The Guyana Human Rights Association today assailed the police over its failure to charge the officers involved in the shooting of 15-year-old Alex Griffith nearly two weeks ago.
The GHRA said the failure to bring charges is a setback for those who had hoped that the new leadership of the police force would take more stern action against defaulting police officers.
The GHRA statement follows:

The abject failure to lay charges both criminal and departmental against all of the officers involved in the illegal detention, torture and shooting in the mouth of fifteen-year old Alex Griffiths, twelve days ago, is a major set-back for those hoping that the new leadership of the Guyana Police Force (GPF) intends to pursue more robust action against errant police officers than their predecessors. The message this failure sends to the public is that protecting the criminals in their midst is a higher priority than protection of the public.

The circumstances of the case as reported in the media have not been challenged by the Guyana Police Force. The GHRA believes the delay in pressing charges is not rooted in complex investigation, it is driven purely by an unwillingness to face up to the presence of rogue elements among its cadet and other officers.

Had charges been laid promptly against all involved, the new leadership of the GPF would have emerged with considerable credibility.

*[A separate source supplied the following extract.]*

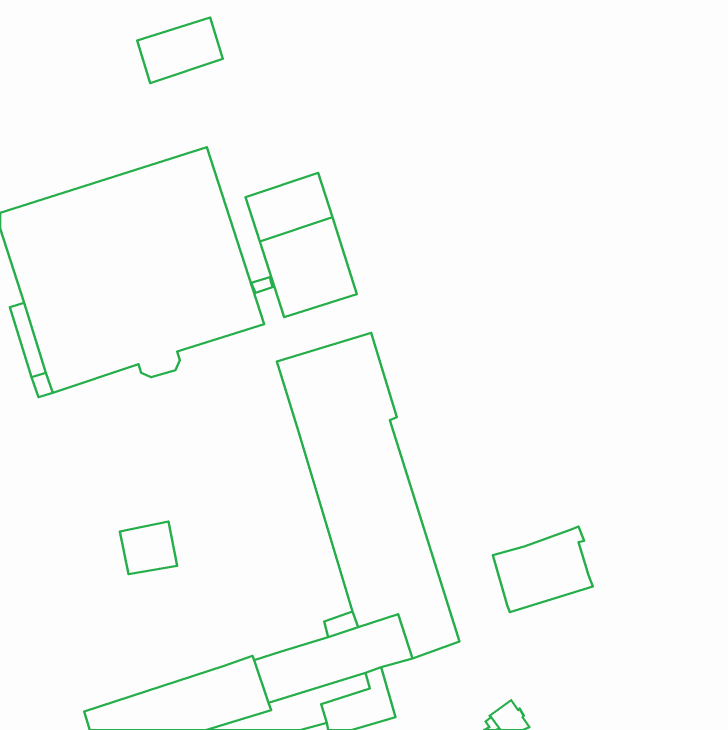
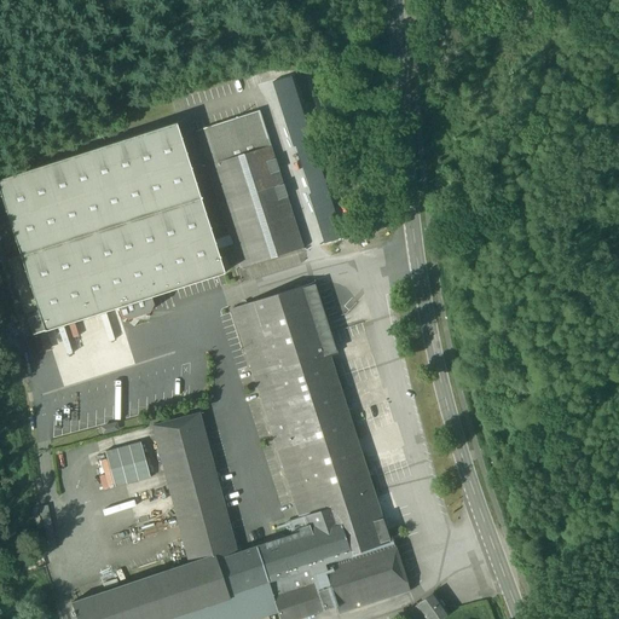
building: [137,18,223,83] -> [198,111,271,167]
building: none -> [273,76,343,244]
building: none -> [151,412,239,563]
building: [493,527,593,612] -> [324,540,409,613]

What they have in fact achieved is to undermine, at a stroke, their own efforts to create good will in communities, exposing, for example, the initial campaign in Albouystown to be little more than a PR job.

It would appear that the police do not intend to pursue this matter criminally. All the signs are evident that a cover-up has been set in train: the main culprit has been released from close arrest on the excuse that the police know where to find him.

The failure of the new Force leadership to recognize the consequences for recruitment of protecting officers with psychopathic tendencies is astonishing, to say nothing of the decent ones who must now be re-assessing their future in the force.

Moving from this politically-riddled, incompetent and corrupt approach to policing to an efficient, community-responsive form of democratic policing will take sustained commitment. Unfortunately, it would appear from the handling of the Alex Griffiths matter that the new leadership of the GPF is not yet ready to make that commitment. The GHRA is therefore calling on the Director of Public Prosecutions (DPP) to exercise her authority to ensure that appropriate criminal charges are promptly laid.